Selâm, bazen gittiğim bazı camilerde Hz Muhammed'in Allahın izniyle şefaat edeceğini duydum. Bazı sohbetlerde ise Hz. Musa, Hz. İsa ve Peygamberimizin şefaat edeceğini duyuyorum. Böyle bir şey var mı? Varsa Kur’ân’dan örnek verir misiniz? teşekkür ederim. Murat Özgedik

Cevap: Peygamberlerin şefaatleri var ama Yüce Divan esnasında değil, cennete giren suçsuzlara, mü'minlere var. Şefaat yalnız kalanı tek bırakmamak, ona arkadaş olmak demektir. İşte Peygamberler, tabii Hz. Muhammed de cennete giren mü'minlere arkadaş olacak, onları kendileriyle beraber olma şerefine erdirecektir. Nisa Suresinin "Kim Allah’a ve Elçi’ye itâ‘at ederse işte onlar, Allah’ın ni‘met verdiği Peygamberler, Sıddîklar, Şehîdler ve Sâlihlerle beraberdir. Onlar da ne güzel arkadaştır!" (Nisa: 69) âyeti bunu bildiriyor.

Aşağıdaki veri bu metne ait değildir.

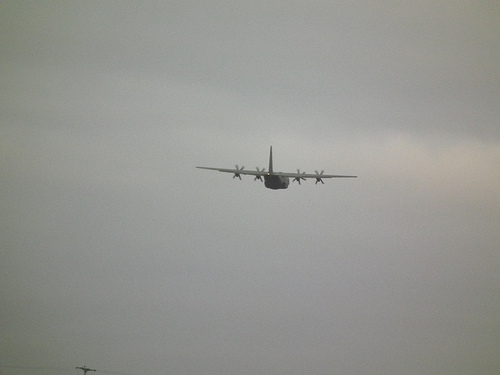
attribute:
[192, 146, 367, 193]
plane — circling airport, waiting to land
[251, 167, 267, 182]
propeller — engine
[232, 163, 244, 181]
propeller — four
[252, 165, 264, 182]
propeller — four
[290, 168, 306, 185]
propeller — four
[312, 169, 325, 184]
propeller — four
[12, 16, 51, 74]
sky — dark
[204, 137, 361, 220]
plane — in the clouds, taking off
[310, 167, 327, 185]
engine — propeller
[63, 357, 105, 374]
object — dark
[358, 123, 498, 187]
cloud — white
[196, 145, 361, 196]
plane — gray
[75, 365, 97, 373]
electrical pole — on ground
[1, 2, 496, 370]
sky — high, gray overcast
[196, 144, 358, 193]
aircraft — c130 hercules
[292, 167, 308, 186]
propeller — engine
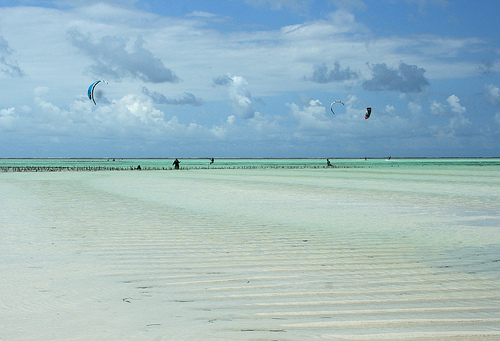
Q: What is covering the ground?
A: Sand.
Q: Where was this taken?
A: At the beach.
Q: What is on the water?
A: Ripples.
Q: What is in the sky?
A: Clouds.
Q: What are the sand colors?
A: White.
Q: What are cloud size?
A: Large.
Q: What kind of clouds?
A: Rolling.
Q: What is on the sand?
A: Ripples.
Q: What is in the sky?
A: Parasailers.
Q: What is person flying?
A: Kite.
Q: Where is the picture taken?
A: On a beach.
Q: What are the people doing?
A: Flying kites.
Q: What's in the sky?
A: Kites.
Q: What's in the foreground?
A: Sand.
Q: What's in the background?
A: Water.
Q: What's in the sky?
A: Clouds.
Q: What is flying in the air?
A: Kites.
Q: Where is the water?
A: On bottom of picture.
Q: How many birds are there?
A: None.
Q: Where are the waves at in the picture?
A: In the water.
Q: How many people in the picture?
A: Seven.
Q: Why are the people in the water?
A: They are swimming.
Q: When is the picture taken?
A: Daytime.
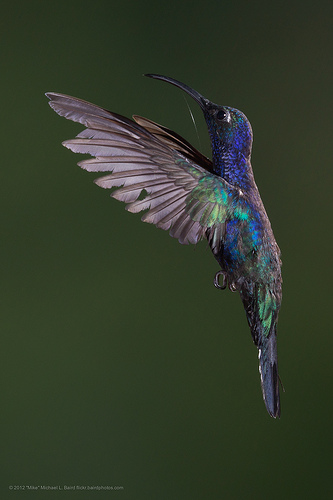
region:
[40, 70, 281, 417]
the bird is iridescent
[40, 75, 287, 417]
the bird is green, blue and black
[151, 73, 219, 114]
the bird has a long beak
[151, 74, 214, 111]
the bird has a black beak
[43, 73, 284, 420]
the bird is flying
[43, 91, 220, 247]
the wings are expanded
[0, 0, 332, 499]
the background is dark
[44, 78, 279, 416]
the bird is flying upward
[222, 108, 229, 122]
the eye has a white lining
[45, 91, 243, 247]
the animal has wings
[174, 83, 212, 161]
spider web strand on bird's beak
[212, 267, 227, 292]
right foot of hummingbird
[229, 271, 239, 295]
left foot of hummingbird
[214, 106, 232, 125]
black eye of hummingbird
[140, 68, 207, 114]
long, black beak of hummingbird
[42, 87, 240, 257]
left extended wing of hummingbird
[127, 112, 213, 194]
right extended wing of hummingbird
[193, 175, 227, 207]
teal green and light green feathers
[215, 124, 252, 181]
royal blue and purple feathers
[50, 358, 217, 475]
faded green background behind bird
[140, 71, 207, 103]
the birds beak is very long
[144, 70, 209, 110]
the birds beak is black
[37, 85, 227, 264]
the birds wing is spread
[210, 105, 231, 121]
the birds eye is black with silver around the top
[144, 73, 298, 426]
the bird is black, blue, and green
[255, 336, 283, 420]
the tip of the birds tail is black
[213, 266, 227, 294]
the talons on the feet are touching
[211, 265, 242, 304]
the birds feet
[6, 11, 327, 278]
the back ground of the picture is green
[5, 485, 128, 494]
white printing at the bottom of the picture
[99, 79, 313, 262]
the bird is flying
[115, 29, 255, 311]
the bird is flying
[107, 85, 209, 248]
the bird is flying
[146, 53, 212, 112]
beak of the humming bird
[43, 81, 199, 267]
wing feathers of the hummingbird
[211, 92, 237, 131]
black and white colored eye on the bird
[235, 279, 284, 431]
tail feathers on back of bird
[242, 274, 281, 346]
teal black and purple colors on feathers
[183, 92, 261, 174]
blue head with different shades of blue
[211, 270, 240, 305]
feet of the bird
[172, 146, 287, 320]
body of the bird with different colors: blue, teal and purple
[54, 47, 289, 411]
bird in mid air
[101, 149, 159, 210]
gap in wings not seen on other feathers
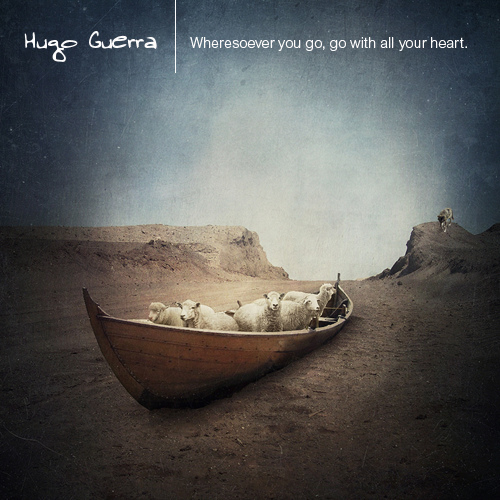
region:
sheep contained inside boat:
[30, 158, 475, 468]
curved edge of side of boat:
[80, 270, 355, 340]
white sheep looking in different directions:
[142, 280, 337, 331]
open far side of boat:
[77, 275, 342, 315]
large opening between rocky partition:
[227, 210, 424, 286]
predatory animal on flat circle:
[405, 201, 470, 258]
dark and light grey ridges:
[60, 211, 280, 276]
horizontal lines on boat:
[75, 285, 330, 417]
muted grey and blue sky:
[46, 76, 467, 277]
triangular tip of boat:
[76, 265, 107, 320]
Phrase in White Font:
[176, 21, 483, 76]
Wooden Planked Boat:
[67, 265, 370, 405]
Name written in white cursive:
[11, 22, 166, 66]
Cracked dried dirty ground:
[340, 296, 455, 491]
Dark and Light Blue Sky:
[5, 11, 496, 215]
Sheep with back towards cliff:
[390, 196, 474, 268]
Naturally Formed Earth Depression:
[185, 207, 438, 286]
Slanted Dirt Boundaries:
[25, 220, 270, 274]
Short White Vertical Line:
[160, 2, 191, 78]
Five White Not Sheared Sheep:
[126, 294, 384, 339]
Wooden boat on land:
[72, 299, 378, 396]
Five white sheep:
[144, 281, 339, 331]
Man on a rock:
[419, 204, 484, 254]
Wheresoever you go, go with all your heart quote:
[189, 27, 469, 58]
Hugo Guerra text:
[22, 26, 159, 58]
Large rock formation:
[56, 219, 300, 282]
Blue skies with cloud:
[46, 80, 479, 208]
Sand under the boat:
[277, 396, 452, 481]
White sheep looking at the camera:
[237, 289, 287, 327]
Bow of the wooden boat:
[81, 281, 178, 433]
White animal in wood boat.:
[186, 301, 240, 354]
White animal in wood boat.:
[133, 288, 178, 339]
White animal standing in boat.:
[231, 290, 283, 379]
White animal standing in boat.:
[283, 290, 335, 354]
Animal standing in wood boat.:
[311, 271, 341, 331]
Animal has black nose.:
[271, 298, 279, 310]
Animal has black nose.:
[179, 313, 191, 333]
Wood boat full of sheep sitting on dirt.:
[66, 261, 331, 457]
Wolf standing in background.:
[432, 184, 457, 266]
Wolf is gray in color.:
[422, 201, 478, 255]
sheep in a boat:
[63, 274, 387, 421]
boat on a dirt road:
[46, 280, 377, 482]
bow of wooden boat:
[67, 284, 263, 431]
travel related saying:
[183, 26, 483, 62]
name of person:
[10, 12, 169, 74]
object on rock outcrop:
[428, 196, 461, 243]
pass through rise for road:
[236, 218, 428, 288]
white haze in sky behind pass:
[163, 55, 425, 277]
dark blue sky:
[2, 55, 79, 222]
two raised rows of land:
[5, 217, 275, 288]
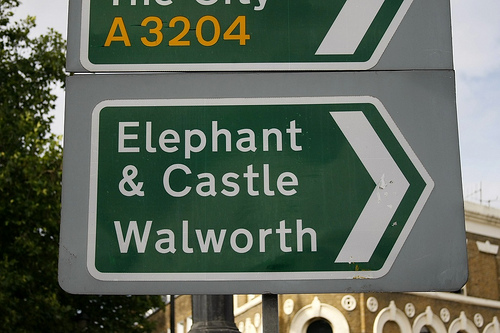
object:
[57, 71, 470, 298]
sign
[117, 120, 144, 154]
letters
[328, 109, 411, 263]
arrow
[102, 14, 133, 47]
letters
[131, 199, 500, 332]
building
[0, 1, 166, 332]
tree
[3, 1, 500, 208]
sky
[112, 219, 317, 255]
words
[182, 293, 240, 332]
pole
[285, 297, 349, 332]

Ama yüce Mahkeme esnasında peygamberin günahkâra şefaat edeceği inancı ve bu konudaki rivayetler tümden iftiradır, Peygamber'e bühtandır. Çünkü Kur'ân Âhiret mahkemesinde iltimas, kayırma, fidye ve şefaat olmayacağını belki 60 âyette vurgular. Buna rağmen vizyonsuz insanlar, uydurma rivayetleri Kur'ân'ın açık âyetlerine üstün tutup bu şefaat yalanlarını anlatıp dururlar. Çünkü bunlarda rant vardır, reyting vardır, dikkat çekme vardır. Şöhret vardır.